During the first few months of my child’s life, I did attend weekly psychotherapy sessions to help process these new changes and address the emotions that were surfacing. I also found myself gravitating back towards artmaking as I found myself awake late into the night or early in the morning after feeding my son. At times, I would even hold my son in the baby carrier attached to my chest and let him sleep on me while making art. I deeply enjoyed my alone time, especially at night when the environment was relatively calm and I could focus my attention on the goal: to just paint. In the process of painting, I was able to ease my mind by giving my attention to the smooth, slow motions of my hand with the brush. I enjoyed the back and forth motions of dipping my brush into the paint and then the water and onto the paper, repeating this rhythmic cycle. During the times I was holding my son while painting, I could hear him breathing softly and appreciate the moments with him that were less chaotic and more peaceful.


There is power in art to both provide a process towards regulating our bodies and minds while also allowing us to express emotions in a healthy and cathartic way. I both needed to bring myself into the moment, ground in the present.

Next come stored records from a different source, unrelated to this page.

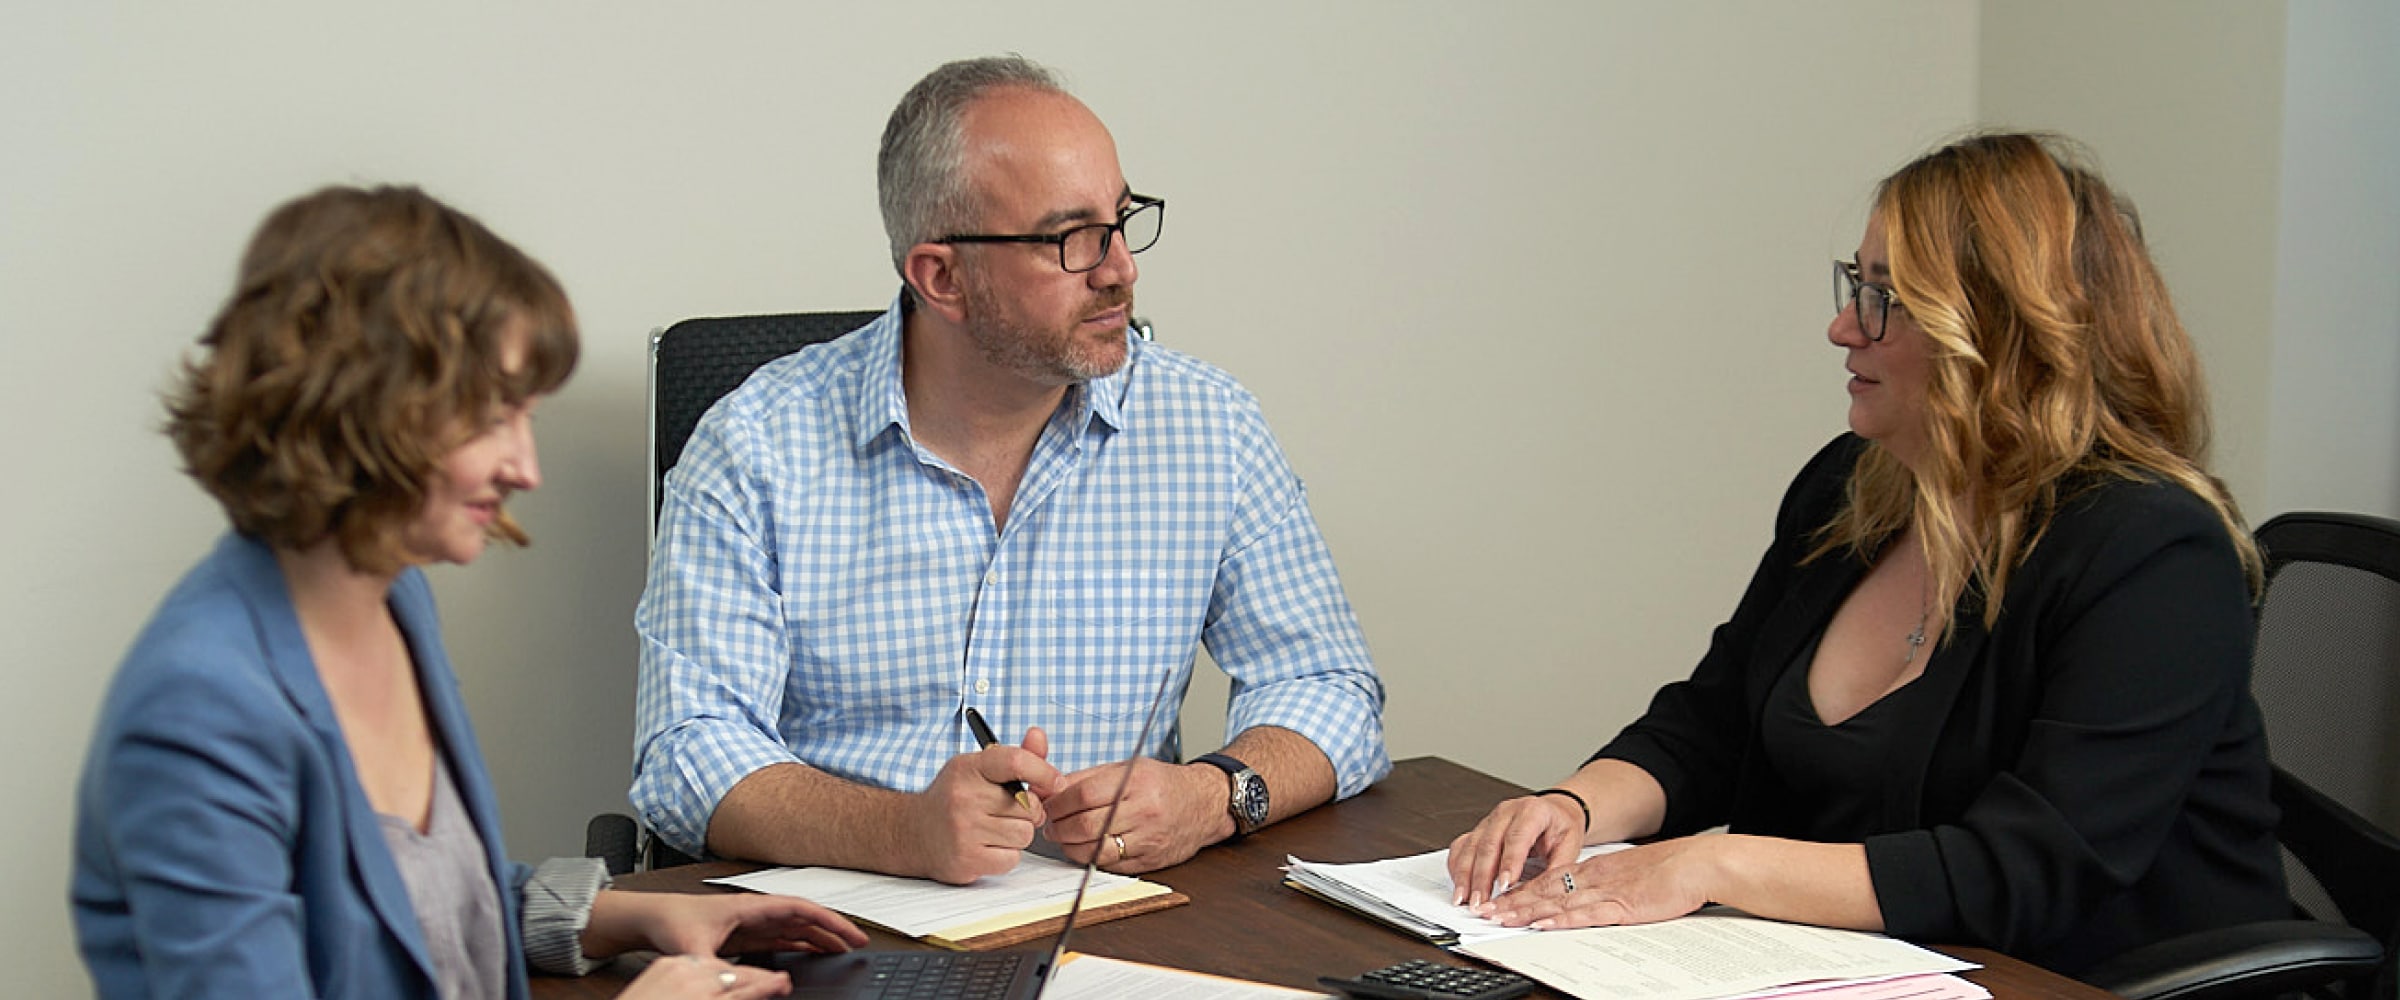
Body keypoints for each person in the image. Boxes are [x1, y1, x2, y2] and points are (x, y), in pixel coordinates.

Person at [1444, 132, 2287, 976]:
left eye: (1886, 298)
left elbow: (2029, 868)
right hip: (1851, 969)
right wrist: (1575, 807)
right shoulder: (1853, 488)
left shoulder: (2156, 553)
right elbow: (1717, 718)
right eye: (1857, 284)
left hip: (2079, 981)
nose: (1843, 327)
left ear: (1999, 332)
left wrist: (1710, 863)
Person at [72, 185, 868, 999]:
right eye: (492, 417)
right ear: (363, 405)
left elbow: (415, 903)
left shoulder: (392, 600)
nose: (526, 468)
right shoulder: (198, 713)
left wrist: (619, 914)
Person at [631, 55, 1389, 883]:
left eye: (1122, 220)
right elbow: (685, 751)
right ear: (942, 277)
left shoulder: (1209, 426)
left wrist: (1212, 796)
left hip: (1109, 928)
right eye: (1072, 239)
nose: (1120, 269)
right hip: (844, 928)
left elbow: (1329, 687)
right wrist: (901, 831)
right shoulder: (756, 444)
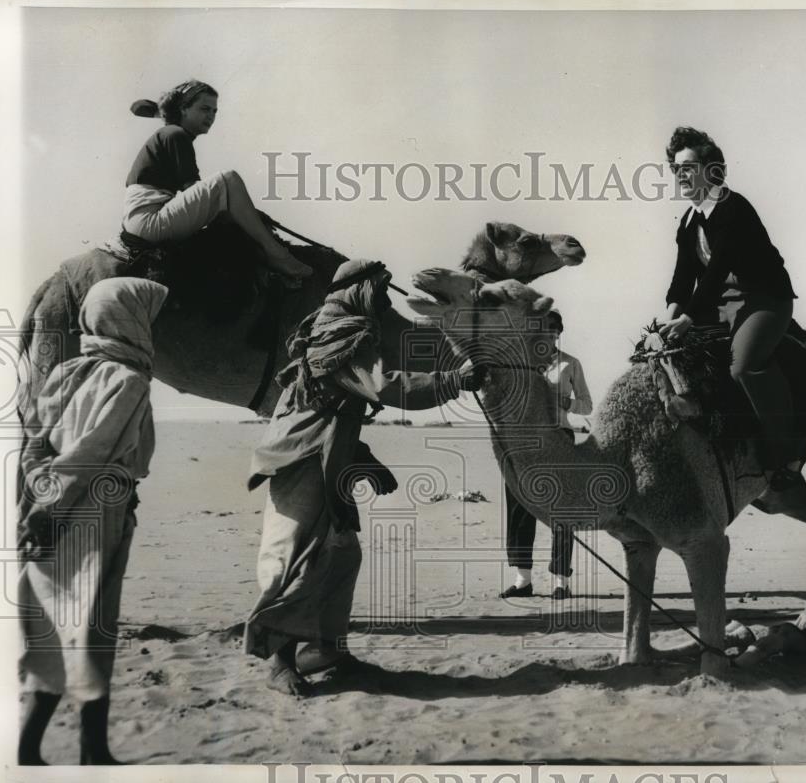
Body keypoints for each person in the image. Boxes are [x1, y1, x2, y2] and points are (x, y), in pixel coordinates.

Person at [243, 259, 485, 695]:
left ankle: (326, 651)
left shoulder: (336, 328)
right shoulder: (342, 334)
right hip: (301, 459)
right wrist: (453, 381)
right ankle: (279, 663)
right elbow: (383, 386)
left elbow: (335, 405)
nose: (383, 298)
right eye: (379, 288)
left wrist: (363, 458)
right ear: (357, 289)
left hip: (329, 454)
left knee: (341, 553)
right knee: (293, 556)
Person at [17, 277, 168, 765]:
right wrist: (52, 509)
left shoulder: (67, 371)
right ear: (131, 322)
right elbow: (93, 453)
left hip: (51, 506)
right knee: (92, 626)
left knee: (54, 626)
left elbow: (35, 441)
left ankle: (34, 749)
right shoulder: (129, 381)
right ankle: (91, 750)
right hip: (94, 512)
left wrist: (38, 497)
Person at [658, 126, 801, 490]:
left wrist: (688, 317)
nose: (681, 176)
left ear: (711, 169)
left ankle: (789, 453)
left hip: (764, 301)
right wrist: (668, 318)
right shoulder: (689, 221)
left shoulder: (732, 207)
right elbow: (682, 276)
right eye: (676, 169)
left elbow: (718, 267)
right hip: (720, 306)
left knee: (741, 369)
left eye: (688, 166)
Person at [123, 79, 311, 280]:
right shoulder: (176, 134)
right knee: (227, 179)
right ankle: (278, 256)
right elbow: (193, 189)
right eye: (204, 109)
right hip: (150, 220)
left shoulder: (170, 134)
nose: (211, 116)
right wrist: (244, 212)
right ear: (184, 109)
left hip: (144, 219)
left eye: (214, 111)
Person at [500, 309, 593, 601]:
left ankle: (561, 581)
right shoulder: (519, 364)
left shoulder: (571, 364)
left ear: (558, 333)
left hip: (559, 439)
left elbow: (587, 405)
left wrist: (565, 402)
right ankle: (522, 580)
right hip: (523, 441)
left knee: (562, 510)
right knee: (519, 508)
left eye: (554, 330)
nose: (548, 335)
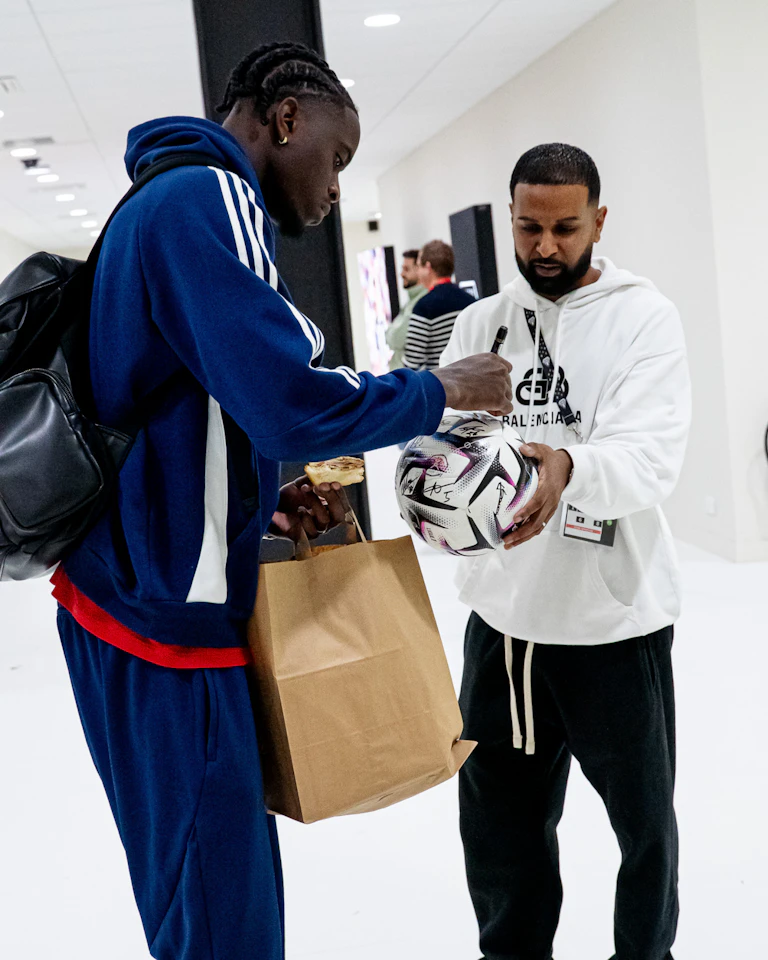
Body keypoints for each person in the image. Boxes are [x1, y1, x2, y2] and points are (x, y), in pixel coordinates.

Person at [49, 42, 513, 960]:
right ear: (287, 119)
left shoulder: (172, 201)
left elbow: (184, 401)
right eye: (336, 157)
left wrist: (259, 496)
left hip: (141, 604)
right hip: (160, 630)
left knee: (209, 900)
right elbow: (290, 402)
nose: (337, 184)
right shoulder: (204, 198)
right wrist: (440, 389)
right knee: (222, 923)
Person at [440, 143, 691, 960]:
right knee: (499, 832)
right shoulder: (481, 324)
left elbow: (650, 457)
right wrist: (432, 494)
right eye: (528, 227)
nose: (544, 246)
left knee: (644, 833)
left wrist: (569, 465)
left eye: (564, 228)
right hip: (506, 630)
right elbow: (446, 447)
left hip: (614, 626)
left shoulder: (643, 316)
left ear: (599, 221)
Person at [403, 239, 475, 371]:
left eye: (419, 266)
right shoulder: (471, 301)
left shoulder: (424, 307)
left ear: (428, 267)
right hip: (470, 380)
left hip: (442, 385)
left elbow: (412, 363)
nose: (418, 272)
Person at [385, 248, 427, 370]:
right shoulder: (411, 301)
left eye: (406, 269)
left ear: (419, 270)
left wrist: (390, 333)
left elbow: (396, 338)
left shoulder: (421, 301)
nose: (402, 274)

In doing so, I was able to slowly process my grief about missing the life I once had (one with copious amounts of sleep and the freedom to decide how I would spend my time) and appreciate the beauty in the unique moments of the now. The painting process allowed me to slow down, to find joy and to reassure myself that there is space for me, for my emotions and for my needs. What felt like so many sacrifices at the time to my own well-being, this time each night that I engaged in the painting process aided in my transition to adding this new role of ‘mother’ without losing myself as a whole.


In an art therapy session, a person can explore their feelings, express them in an alternative way and gain an understanding of their needs in the moment. By committing to sessions, one is also securing time and space for oneself to feel what you need to feel, express what you need to express and acknowledge what may be difficult to acknowledge in a supportive and non-judgmental way. When caring for another human being who is completely dependent on us for survival, it can bring up intense feelings in ourselves and often we are in need of relief. It is so difficult to be ‘on’ all of the time and to even be faced with this dilemma of giving all that you can and it may not take away your child’s discomfort, pain, boredom, sadness, or fear. And that does not mean that you are not a ‘good enough’ mother. The best thing that you can do for your child is take care of yourself first and art can help you navigate and understand your needs so that you can begin to regulate and increase a sense of connection.